Obama has pledged to invest in research, and Cornell, undoubtedly, will find its already deep pockets further padded during this process. Bush has been unbelievably good at cutting funding for science. America uniquely teaches its students to be creative, and this has facilitated our dominance of science for years. But over the past few years, our students have had to become far too creative as they attempted to reach for the stars with no money. I believe engineering, space studies, agriculture, and economics in particular will find funding easier to come by.
Most importantly, Obama’s tax plan stands to save students thousands of dollars a year. His tax plan, for the first time in history, will offer up to $4,000 in tax breaks for families sending their children to college. He also hopes to end our disastrous experiment with privatized student loans. Opponents of this plan call it socialism, but it is the current system that most resembles the Soviet Union. Under our current system, the federal government will pay student loan companies back if students default on loans. So the loan company jacks up the price in order to make sure students default on their loans, because they know the government will pay the inflated bill.
Sadly, an Obama presidency will most likely result in less material for comedians. Gone are our days of stopping our homework at 11:00 PM to snuggle up to our John Stewart to get our requisite half an hour of Bush hating. Let us just hope foreign leaders can ante up and cover our humor deficit.
Beyond Cornell, Washington has been shuffling people faster than you could imagine. Rahm Emanuel? Really? the chorus of pundits and insiders cried. Emanuel has been chosen to be Obama’s Chief of Staff. Now this is the most important secretarial position in the country, a position which on the surface sounds boring at best. Emanuel is known as “The Bulldog” and is known to have a vast vocabulary of four letter words. This, many feel, goes against Obama’s image. Now, people… people, people, people… Obama ran for president on a platform of cotton candy and rainbows. Washington is made out of blood and destruction. Emanuel was a signal to Pelosi, Reid, unions, civil rights groups, women’s groups, and anyone else who thinks they elected Obama, that they are not in charge. Any other choice would have been unwise and irresponsible.
We have already seen them lining up at Obama’s door. Pelosi thinks she can move hard left suddenly, and Harry Reid forgot that he needs 60 votes to pass anything and is trying to force Lieberman out of the party. Unions want labor law reform, day one. Women’s groups want greater protections for abortion. Immigrant groups want amnesty. It’s insanity, and if Obama is not careful he will be rendered useless sometime around February 1st.
This does raise an important point. Obama will not be all puppies and rainbows, or even change and YES WE CAN. By the end of January – just 10 days into his term – I bet that most of use will be upset with something he did. Columbia Free Trade Agreement? Sorry unions. Complete National Health Care? Maybe not. Quick withdrawl from Iraq? Maybe next year. For those who could not keep their heads on straight and believed that Obama is the second coming, you will be sorely mistaken… and for that, I am sorry.
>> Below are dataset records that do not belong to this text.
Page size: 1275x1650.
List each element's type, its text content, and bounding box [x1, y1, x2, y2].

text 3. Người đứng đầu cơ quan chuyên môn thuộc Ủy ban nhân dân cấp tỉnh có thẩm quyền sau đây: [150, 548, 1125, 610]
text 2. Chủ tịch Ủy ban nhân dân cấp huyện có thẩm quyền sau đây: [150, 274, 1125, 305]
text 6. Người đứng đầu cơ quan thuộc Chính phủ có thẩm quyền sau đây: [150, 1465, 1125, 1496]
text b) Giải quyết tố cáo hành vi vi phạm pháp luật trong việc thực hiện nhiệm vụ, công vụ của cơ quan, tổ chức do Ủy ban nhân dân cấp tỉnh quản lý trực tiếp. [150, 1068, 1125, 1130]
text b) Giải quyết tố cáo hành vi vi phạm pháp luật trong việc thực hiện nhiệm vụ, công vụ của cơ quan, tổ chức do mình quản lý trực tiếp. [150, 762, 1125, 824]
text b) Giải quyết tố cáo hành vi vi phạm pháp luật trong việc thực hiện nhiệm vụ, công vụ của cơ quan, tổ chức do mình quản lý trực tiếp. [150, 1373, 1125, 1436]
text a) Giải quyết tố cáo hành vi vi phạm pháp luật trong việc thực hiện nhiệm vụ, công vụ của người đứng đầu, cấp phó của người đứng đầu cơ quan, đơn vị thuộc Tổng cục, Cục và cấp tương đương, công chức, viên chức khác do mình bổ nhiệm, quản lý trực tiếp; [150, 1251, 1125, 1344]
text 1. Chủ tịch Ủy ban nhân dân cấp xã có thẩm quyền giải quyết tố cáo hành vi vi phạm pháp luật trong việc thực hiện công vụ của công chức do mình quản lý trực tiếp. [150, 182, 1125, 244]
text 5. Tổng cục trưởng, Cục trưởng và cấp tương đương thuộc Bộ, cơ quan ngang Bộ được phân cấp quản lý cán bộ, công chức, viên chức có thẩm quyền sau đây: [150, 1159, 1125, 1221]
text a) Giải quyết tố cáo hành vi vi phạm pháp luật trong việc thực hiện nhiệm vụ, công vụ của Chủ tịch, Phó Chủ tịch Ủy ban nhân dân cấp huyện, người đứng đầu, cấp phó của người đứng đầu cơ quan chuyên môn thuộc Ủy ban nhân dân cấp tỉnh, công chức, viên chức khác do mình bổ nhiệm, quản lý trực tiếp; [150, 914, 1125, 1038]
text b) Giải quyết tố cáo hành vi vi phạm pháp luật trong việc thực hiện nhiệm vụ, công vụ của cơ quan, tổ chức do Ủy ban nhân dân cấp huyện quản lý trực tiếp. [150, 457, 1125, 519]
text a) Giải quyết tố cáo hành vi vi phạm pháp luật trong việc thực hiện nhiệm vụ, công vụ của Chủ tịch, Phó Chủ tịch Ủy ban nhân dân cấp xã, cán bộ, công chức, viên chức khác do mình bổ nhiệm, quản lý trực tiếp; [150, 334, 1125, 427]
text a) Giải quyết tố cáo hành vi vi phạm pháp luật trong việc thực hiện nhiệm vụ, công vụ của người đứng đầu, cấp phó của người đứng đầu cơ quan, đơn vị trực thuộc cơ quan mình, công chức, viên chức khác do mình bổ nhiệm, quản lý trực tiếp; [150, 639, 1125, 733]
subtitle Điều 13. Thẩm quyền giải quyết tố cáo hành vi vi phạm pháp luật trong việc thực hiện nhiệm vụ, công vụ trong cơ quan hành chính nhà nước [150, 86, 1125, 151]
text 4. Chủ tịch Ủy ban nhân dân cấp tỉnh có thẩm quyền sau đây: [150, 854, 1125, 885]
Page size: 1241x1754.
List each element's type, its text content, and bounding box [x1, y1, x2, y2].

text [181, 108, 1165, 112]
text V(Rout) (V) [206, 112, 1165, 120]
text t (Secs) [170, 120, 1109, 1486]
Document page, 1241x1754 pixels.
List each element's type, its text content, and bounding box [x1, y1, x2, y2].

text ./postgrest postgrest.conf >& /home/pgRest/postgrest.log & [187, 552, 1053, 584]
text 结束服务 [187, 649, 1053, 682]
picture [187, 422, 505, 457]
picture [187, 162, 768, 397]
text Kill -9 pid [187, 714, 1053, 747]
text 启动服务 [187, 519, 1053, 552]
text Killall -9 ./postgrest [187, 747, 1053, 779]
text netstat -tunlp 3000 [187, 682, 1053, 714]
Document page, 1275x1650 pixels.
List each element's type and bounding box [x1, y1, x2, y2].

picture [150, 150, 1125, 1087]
It has been wonderful to watch how quickly the world has fallen back in love with us. We are (yet again!) the land of opportunity. I think we should all take pride in the fact that we are the first country to elect a national minority as head of state. Iraq’s government on November 5 told the New York Times that they are excited because Obama will actually respect their withdrawal time table. Since 9/11, we have forgotten the power of peace, we have forgotten the respect and power that comes from silence, and we have forgotten what it means to be a citizen of this world.
This next year will be rocky; it will be exciting; it will frustrate; but most of all it will be different. As we take solace in victory over race, let us not forget Barack’s own warning, “This election is not about me; it’s about you.” Good luck to those who do not react.